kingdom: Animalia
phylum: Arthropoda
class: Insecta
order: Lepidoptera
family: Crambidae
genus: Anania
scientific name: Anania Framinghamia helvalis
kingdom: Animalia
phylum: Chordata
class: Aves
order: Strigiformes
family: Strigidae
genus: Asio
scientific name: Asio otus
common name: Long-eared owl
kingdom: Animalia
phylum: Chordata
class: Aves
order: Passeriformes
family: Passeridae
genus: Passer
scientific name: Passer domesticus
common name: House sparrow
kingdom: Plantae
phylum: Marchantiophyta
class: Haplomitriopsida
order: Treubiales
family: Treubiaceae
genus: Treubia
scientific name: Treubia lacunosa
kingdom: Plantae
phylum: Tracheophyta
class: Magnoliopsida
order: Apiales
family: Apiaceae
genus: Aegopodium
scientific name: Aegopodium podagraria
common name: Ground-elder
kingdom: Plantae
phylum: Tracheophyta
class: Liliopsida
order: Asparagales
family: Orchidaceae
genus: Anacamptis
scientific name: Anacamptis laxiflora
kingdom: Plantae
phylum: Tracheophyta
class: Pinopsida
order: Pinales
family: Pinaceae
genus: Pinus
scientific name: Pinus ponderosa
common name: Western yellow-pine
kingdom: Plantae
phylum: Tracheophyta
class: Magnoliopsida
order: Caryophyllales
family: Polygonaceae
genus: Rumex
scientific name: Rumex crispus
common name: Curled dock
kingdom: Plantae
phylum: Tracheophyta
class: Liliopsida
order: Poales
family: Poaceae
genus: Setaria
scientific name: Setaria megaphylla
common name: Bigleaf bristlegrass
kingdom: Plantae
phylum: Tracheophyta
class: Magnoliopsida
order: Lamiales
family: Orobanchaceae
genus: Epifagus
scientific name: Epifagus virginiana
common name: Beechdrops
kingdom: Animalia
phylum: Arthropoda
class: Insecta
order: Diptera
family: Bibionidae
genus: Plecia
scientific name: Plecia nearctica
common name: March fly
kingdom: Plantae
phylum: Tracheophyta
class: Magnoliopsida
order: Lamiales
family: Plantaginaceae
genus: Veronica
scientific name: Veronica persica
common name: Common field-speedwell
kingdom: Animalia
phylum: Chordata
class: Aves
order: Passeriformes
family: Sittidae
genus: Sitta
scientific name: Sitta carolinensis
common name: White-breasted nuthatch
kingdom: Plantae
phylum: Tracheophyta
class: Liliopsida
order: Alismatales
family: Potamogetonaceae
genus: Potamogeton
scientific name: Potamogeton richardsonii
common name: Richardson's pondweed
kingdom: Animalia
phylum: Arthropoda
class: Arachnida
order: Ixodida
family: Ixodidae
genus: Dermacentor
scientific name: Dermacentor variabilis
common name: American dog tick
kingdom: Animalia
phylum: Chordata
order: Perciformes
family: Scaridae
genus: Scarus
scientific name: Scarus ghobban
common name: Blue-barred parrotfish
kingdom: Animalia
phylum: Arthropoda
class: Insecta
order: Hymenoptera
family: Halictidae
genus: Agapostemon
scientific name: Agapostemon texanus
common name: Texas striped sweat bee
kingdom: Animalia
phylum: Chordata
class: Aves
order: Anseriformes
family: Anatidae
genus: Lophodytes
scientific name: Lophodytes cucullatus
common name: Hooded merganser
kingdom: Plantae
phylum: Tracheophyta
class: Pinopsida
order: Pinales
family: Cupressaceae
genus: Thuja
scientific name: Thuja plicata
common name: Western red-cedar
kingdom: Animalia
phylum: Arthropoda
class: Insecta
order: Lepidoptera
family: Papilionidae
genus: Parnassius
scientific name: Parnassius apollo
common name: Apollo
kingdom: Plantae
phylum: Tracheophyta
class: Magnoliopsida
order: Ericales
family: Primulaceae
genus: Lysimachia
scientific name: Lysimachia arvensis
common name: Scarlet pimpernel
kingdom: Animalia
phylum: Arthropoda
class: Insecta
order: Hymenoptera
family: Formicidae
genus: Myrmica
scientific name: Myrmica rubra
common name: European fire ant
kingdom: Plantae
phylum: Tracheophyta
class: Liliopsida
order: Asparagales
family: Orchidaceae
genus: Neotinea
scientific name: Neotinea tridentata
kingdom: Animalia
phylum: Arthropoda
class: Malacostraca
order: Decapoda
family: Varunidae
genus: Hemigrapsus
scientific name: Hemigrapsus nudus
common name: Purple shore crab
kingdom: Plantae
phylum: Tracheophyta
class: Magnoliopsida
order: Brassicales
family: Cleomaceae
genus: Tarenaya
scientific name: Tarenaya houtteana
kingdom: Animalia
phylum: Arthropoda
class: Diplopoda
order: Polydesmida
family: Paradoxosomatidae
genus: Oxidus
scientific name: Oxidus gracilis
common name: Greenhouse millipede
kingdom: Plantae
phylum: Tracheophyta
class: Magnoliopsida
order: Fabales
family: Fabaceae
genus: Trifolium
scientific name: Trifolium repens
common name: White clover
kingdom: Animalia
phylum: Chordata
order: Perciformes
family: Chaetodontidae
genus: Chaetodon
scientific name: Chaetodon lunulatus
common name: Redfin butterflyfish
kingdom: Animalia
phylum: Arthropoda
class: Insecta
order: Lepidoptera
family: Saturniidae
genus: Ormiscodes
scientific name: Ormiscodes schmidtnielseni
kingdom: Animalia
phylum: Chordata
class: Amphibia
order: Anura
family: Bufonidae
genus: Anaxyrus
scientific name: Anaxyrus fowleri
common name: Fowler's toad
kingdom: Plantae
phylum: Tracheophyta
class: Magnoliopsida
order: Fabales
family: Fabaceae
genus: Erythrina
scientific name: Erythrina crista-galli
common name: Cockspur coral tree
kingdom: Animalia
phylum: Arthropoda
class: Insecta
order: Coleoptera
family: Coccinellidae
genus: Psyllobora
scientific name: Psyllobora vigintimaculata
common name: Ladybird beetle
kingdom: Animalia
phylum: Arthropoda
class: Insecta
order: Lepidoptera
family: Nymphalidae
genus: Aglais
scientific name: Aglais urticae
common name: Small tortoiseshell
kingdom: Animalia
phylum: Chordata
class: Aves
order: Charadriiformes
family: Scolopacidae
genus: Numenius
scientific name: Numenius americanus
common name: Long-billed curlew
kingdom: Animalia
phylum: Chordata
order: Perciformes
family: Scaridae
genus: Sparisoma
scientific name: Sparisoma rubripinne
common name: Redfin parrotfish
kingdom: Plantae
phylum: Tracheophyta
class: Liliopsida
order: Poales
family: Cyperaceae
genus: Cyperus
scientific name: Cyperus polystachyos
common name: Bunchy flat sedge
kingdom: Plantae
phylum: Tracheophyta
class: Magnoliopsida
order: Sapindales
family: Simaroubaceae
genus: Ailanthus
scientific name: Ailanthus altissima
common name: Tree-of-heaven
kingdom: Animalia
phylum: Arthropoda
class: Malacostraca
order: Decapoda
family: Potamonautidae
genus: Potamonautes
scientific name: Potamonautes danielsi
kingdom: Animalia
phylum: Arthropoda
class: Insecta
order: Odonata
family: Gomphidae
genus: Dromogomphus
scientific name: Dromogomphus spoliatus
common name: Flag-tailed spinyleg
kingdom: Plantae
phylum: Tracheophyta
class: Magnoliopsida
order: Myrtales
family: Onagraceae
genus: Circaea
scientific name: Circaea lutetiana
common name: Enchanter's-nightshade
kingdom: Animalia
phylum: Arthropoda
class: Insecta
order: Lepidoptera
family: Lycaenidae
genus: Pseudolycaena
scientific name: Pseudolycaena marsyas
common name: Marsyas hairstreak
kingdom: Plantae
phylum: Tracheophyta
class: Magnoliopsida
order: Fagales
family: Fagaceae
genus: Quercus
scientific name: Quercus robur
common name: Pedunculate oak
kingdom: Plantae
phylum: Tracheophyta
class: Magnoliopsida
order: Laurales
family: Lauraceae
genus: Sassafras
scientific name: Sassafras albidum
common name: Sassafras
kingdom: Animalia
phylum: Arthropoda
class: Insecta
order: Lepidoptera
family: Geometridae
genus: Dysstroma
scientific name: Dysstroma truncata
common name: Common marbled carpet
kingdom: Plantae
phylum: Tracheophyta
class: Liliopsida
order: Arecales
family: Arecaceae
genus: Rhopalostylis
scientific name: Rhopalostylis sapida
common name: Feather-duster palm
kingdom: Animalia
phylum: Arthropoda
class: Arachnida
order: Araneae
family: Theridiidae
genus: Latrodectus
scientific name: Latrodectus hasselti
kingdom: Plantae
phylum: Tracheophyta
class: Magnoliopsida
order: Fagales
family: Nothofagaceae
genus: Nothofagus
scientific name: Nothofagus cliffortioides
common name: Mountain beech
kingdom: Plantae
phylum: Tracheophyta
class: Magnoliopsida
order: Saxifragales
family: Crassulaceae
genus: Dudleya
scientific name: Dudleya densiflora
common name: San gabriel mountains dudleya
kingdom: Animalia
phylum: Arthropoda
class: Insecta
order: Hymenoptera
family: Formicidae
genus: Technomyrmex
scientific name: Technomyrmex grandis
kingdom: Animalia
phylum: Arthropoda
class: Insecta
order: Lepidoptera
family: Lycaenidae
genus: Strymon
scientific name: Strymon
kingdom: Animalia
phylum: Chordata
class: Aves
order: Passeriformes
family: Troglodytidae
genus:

----

**YOUR OBJECTIVE**
Rewrite the lines as a numbered list, starting with the line that contains "order: Charadriiformes" and ending with the line that contains "scientific name: Sparisoma rubripinne", and leave out any blank lines.

**COMPLETE ANSWER**
1. order: Charadriiformes
2. family: Scolopacidae
3. genus: Numenius
4. scientific name: Numenius americanus
5. common name: Long-billed curlew
6. kingdom: Animalia
7. phylum: Chordata
8. order: Perciformes
9. family: Scaridae
10. genus: Sparisoma
11. scientific name: Sparisoma rubripinne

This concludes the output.